1.1. Aan belanghebbende is voor het jaar 1998 een aanslag in de inkomstenbelasting/premieheffing volksverzekeringen opgelegd naar een belastbaar inkomen van fl. 450.091,=. Tevens is ex artikel 67d van de Algemene wet inzake rijksbelastingen een vergrijpboete opgelegd van fl. 103.500,=. Het tegen deze aanslag en deze boetebeschikking gerichte bezwaar is bij uitspraak van 4 november 2003 ongegrond verklaard.

1.2. Belanghebbende is tegen de deze uitspraak in beroep gekomen bij het hof.

Ter zake van dit beroep heeft de griffier van belanghebbende een griffierecht geheven van € 31,=.

De inspecteur heeft een verweerschrift ingediend.

1.3. Het onderzoek ter zitting heeft in het openbaar plaatsgehad op 18 november 2005 te 's-Hertogenbosch.

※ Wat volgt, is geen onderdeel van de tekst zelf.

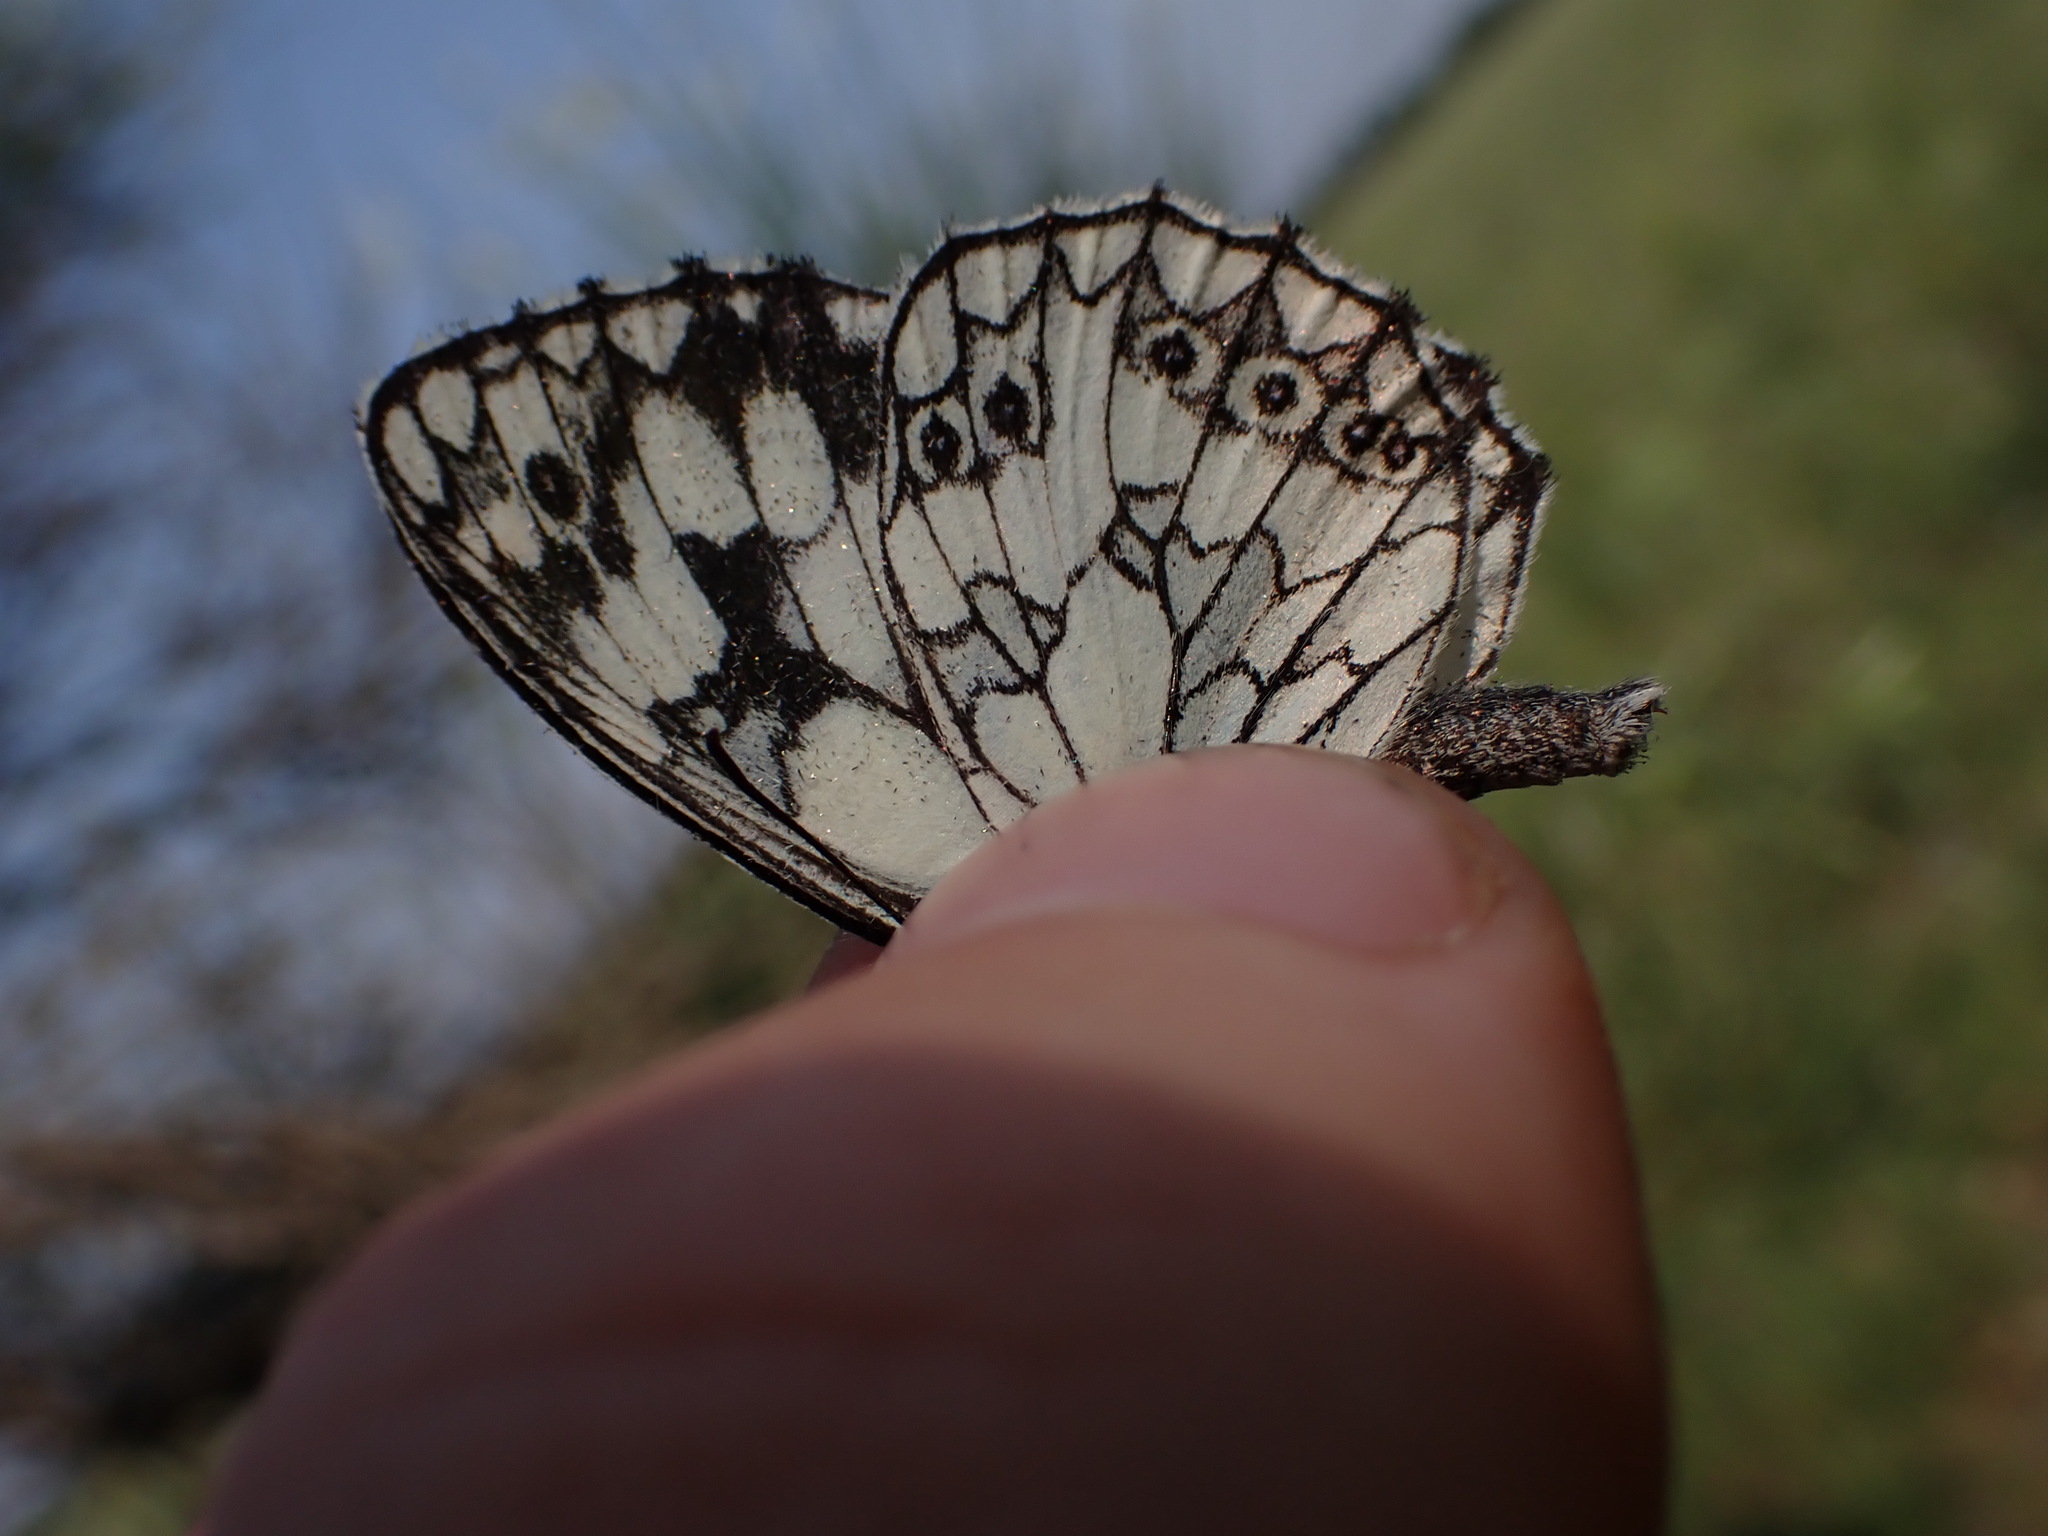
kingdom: Animalia
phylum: Arthropoda
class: Insecta
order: Lepidoptera
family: Nymphalidae
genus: Melanargia
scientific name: Melanargia galathea
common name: Marbled white
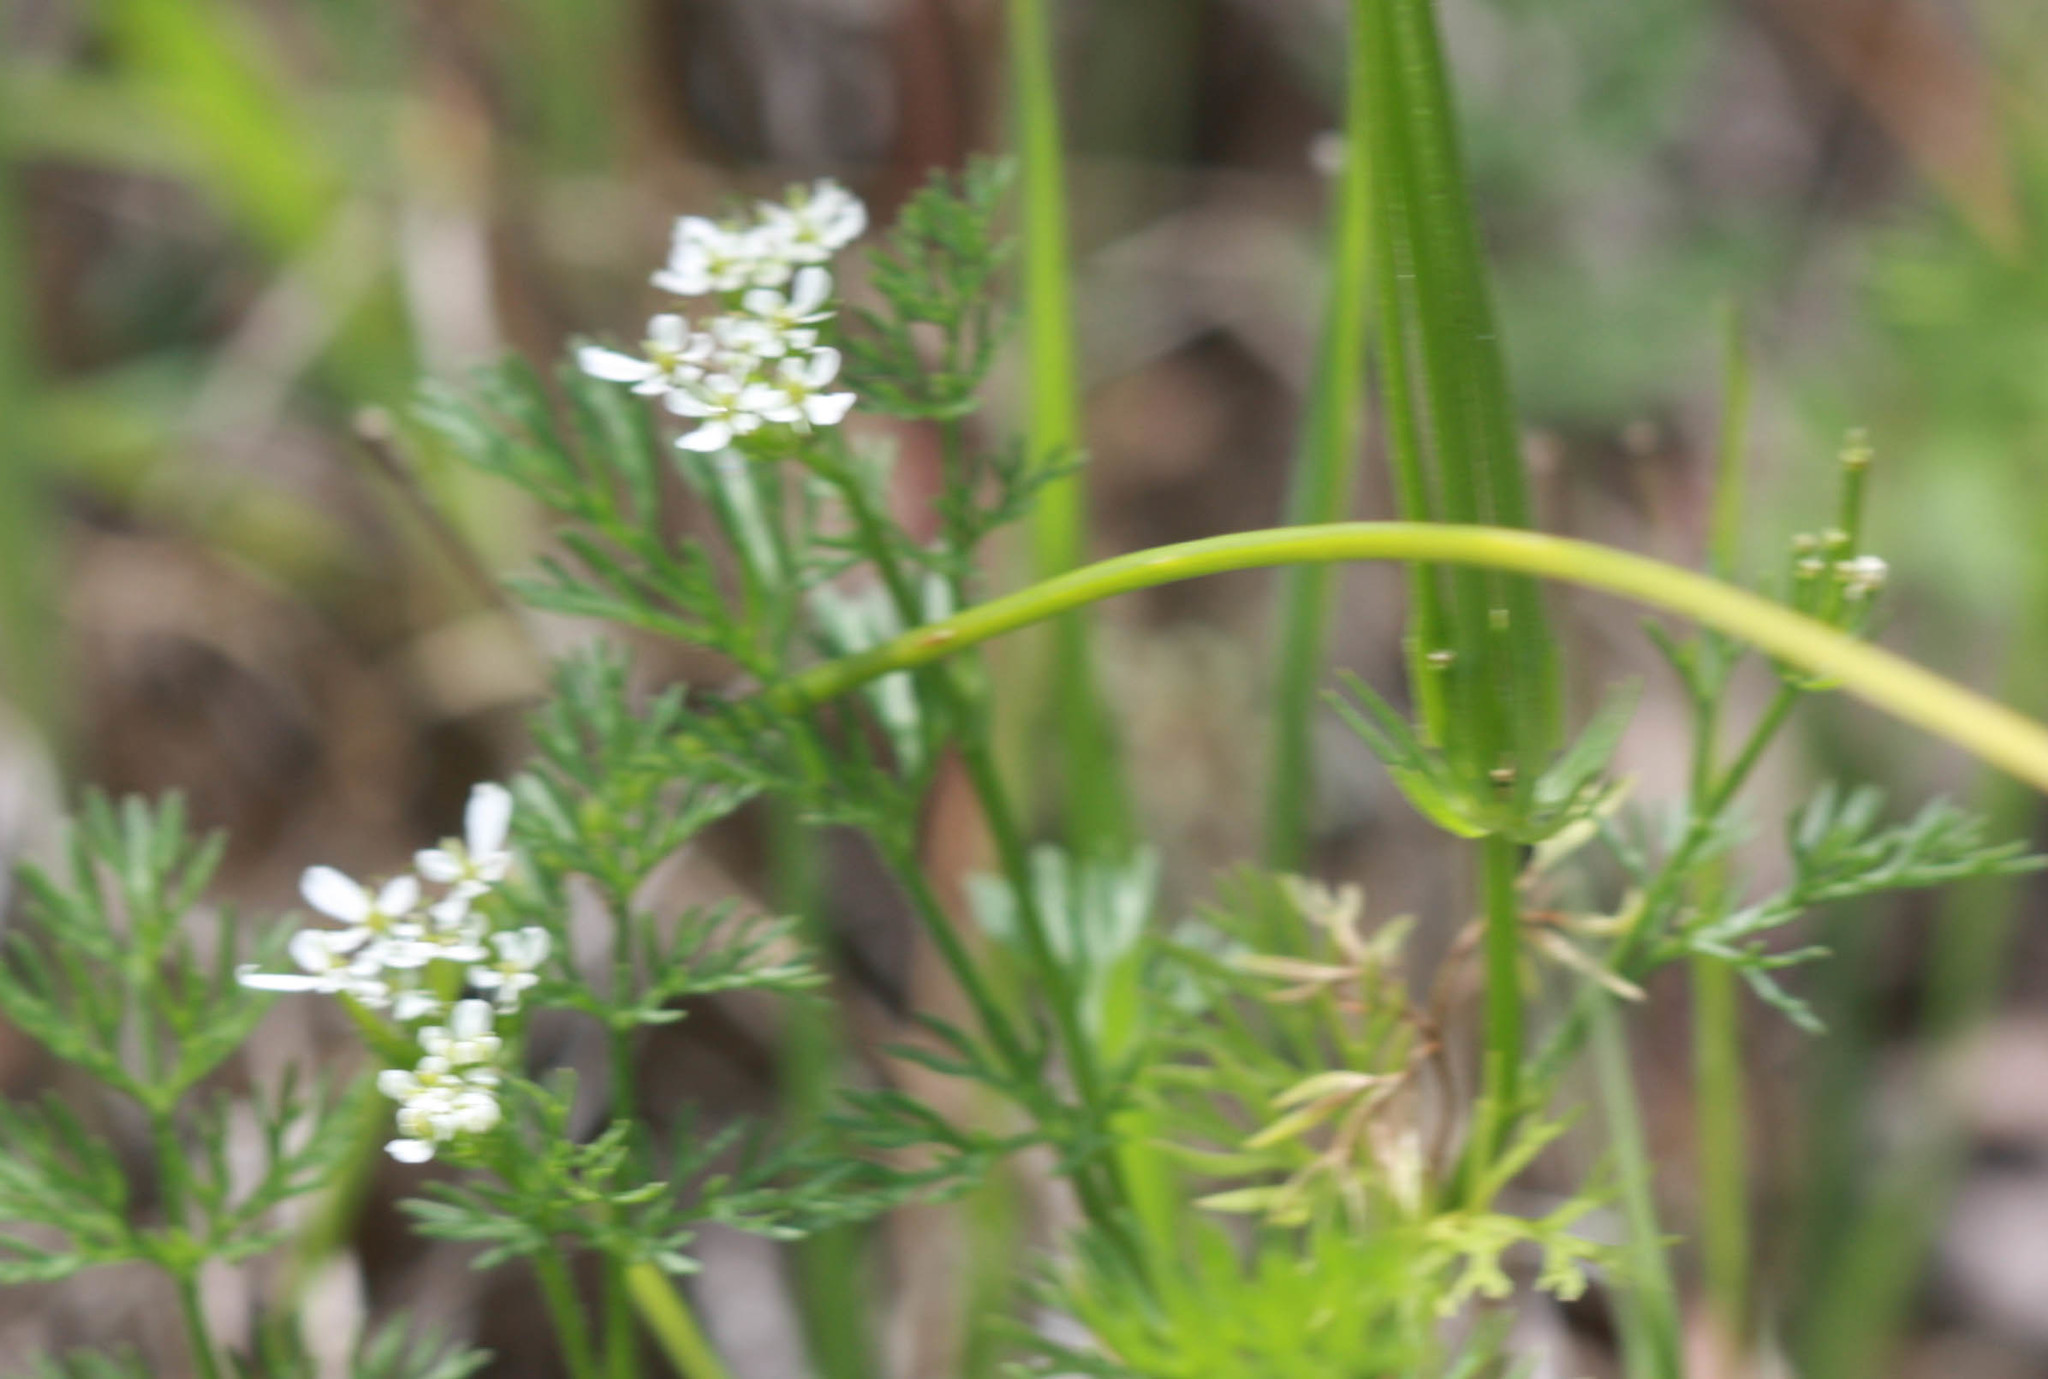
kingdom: Plantae
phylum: Tracheophyta
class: Magnoliopsida
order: Apiales
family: Apiaceae
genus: Scandix
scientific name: Scandix pecten-veneris
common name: Shepherd's-needle
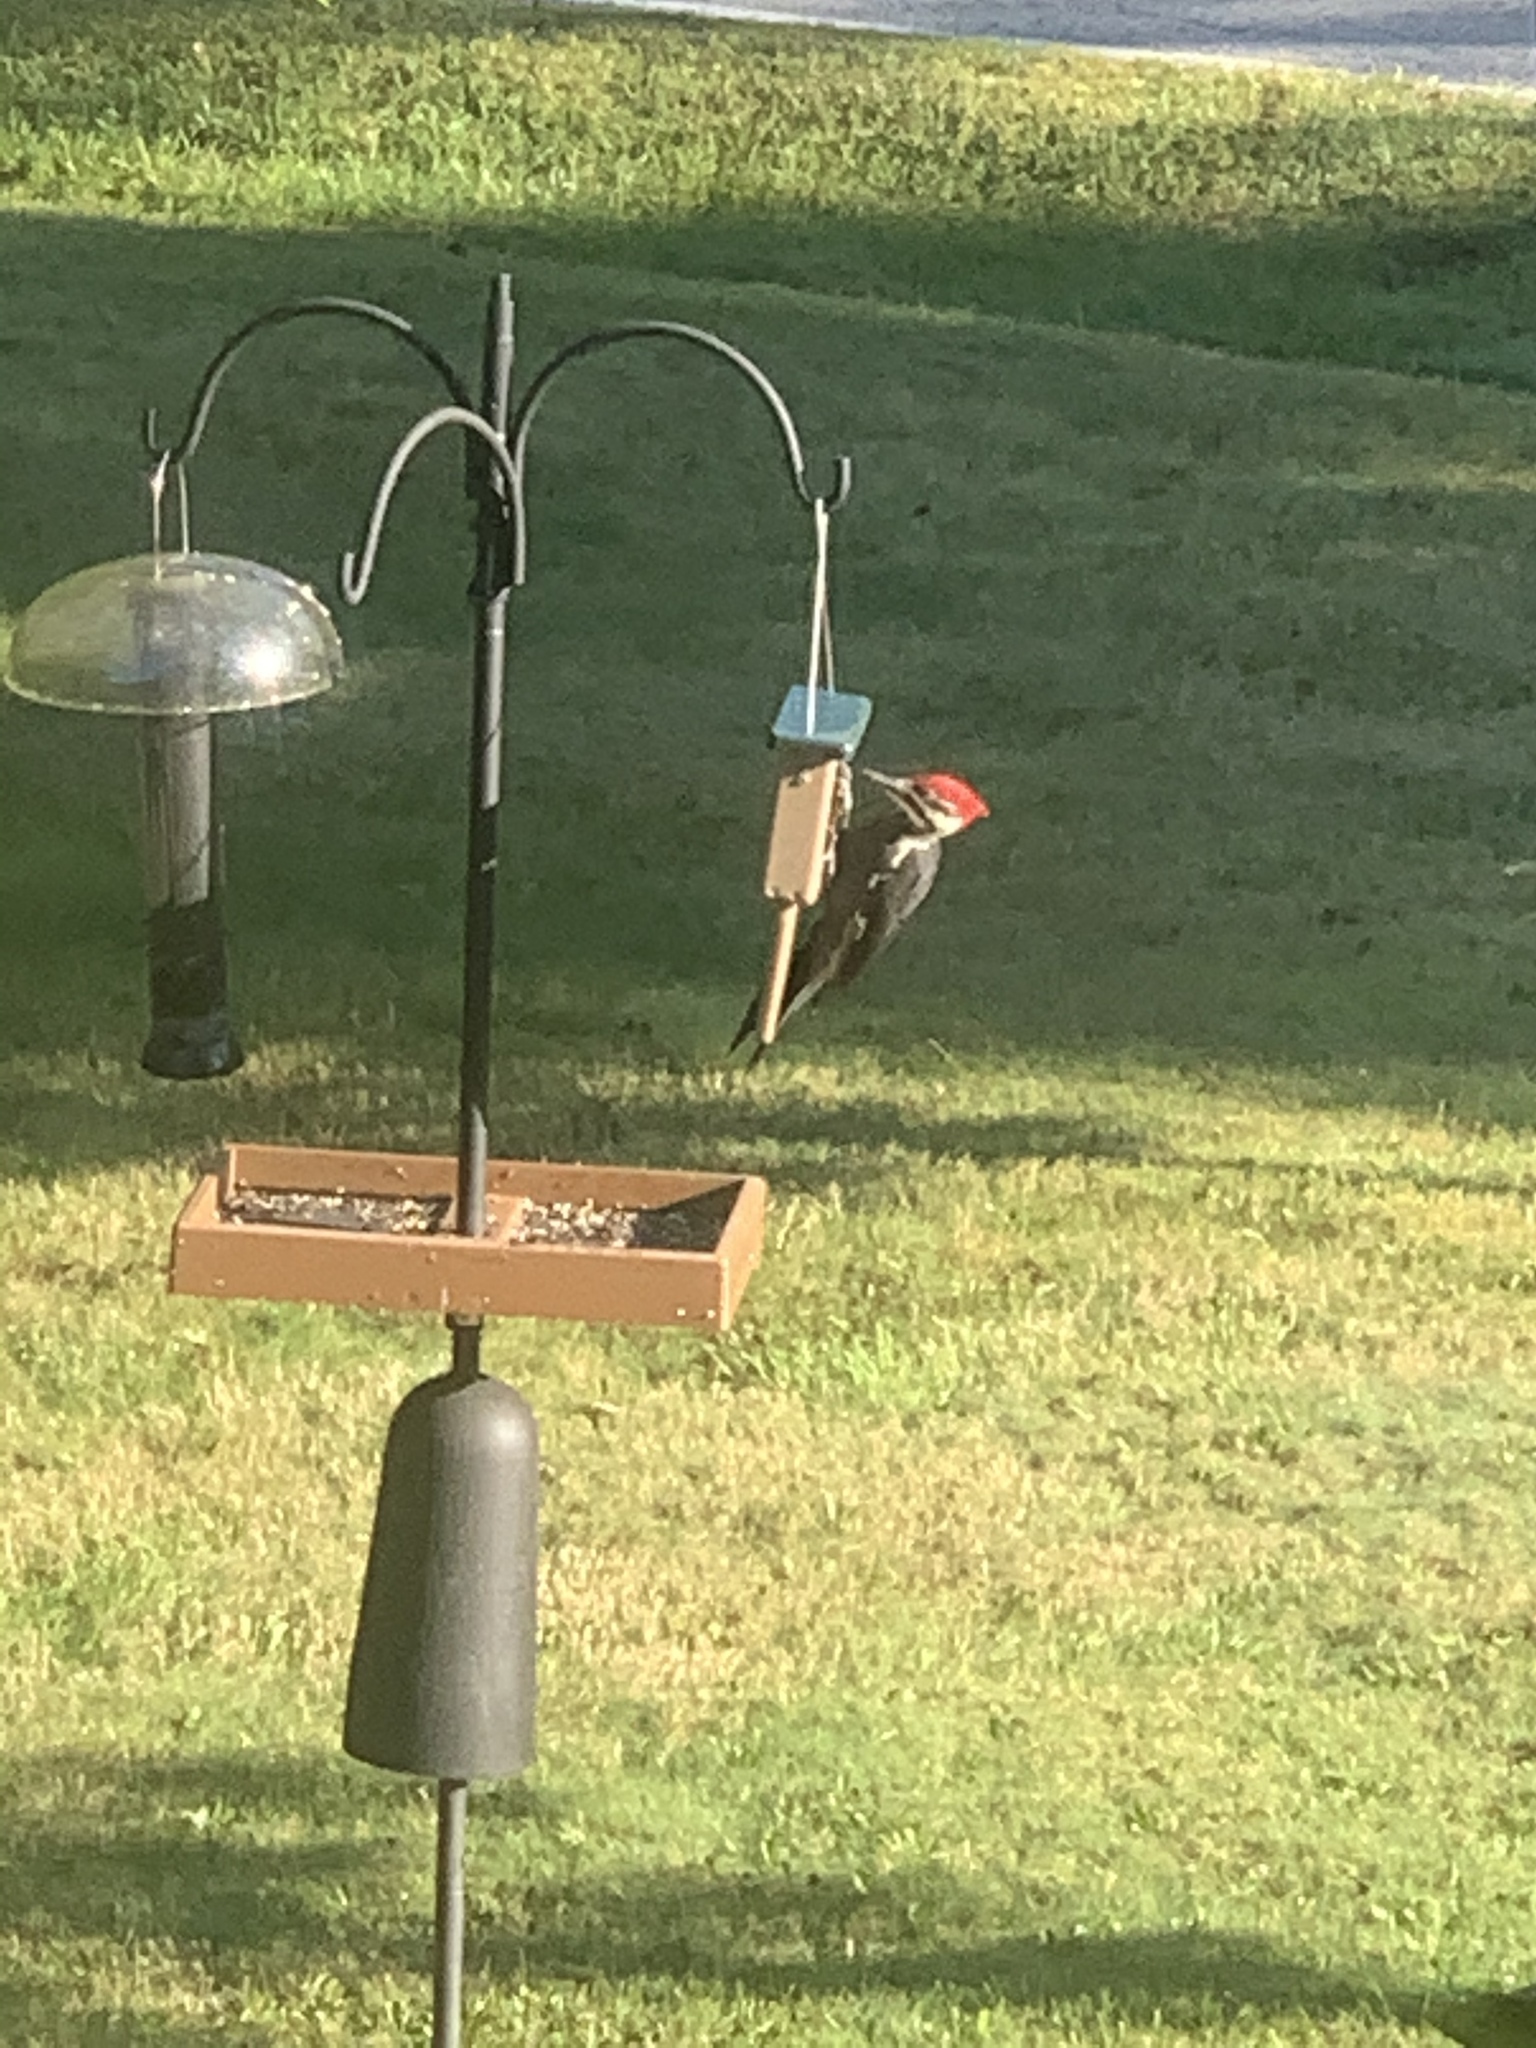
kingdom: Animalia
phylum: Chordata
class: Aves
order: Piciformes
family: Picidae
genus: Dryocopus
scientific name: Dryocopus pileatus
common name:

Aldaar zijn toen verschenen en gehoord gemachtigde van belanghebbende, alsmede de inspecteur.

1.4. De gemachtigde van belanghebbende legt ter zitting een pleitnota over. Het hof rekent deze tot de stukken van het geding.

1.5. Het hof heeft vervolgens het onderzoek ter terechtzitting gesloten.

2. Feiten

Op grond van de stukken van het geding en het verhandelde ter zitting staat, als tussen partijen niet in geschil, dan wel door een van hen gesteld en door de wederpartij niet of niet voldoende weersproken, het volgende vast:

2.1. Belanghebbende was in 1998 directeur en enig aandeelhouder van A B.V. (hierna aangeduid als : A). In of omstreeks 1997 heeft belanghebbende 360.000 aandelen verkregen in B1 N.V. (hierna aangeduid als: B). B gaf tevens obligaties uit. Een aantal van deze obligaties is verkregen door A. B had als hoofdactiviteit de aandelen- en optiehandel voor eigen rekening en voor rekening van derden.

2.2. Ten aanzien van de resultaten van B in 1998 is het volgende bekend geworden.

2.2.1. In de buitengewone aandeelhoudersvergadering van B gehouden op 22 september 1998 te C deelt de bestuurder D bij de rondvraag desgevraagd mee dat de resultaten over het eerste halfjaar 1998 gunstig zijn. B heeft een solide periode doorgemaakt. Een netto winst van fl. 10 miljoen is geboekt. Ten aanzien van de resultaten daarna deelt de heer D desgevraagd mee dat B het moeilijk heeft gehad en nog steeds een zeer lastige tijd doormaakt, maar dat B het tot heden gered heeft en dat men hoopt dat het zo blijft. Op een vraag naar de per 1 september verschuldigde rentebetaling deelt de heer D mee dat de opdrachten tot betaling op 21 september 1998 zijn uitgegaan. Door zeer drukke en ook hectische tijden bij B is helaas vertraging opgetreden.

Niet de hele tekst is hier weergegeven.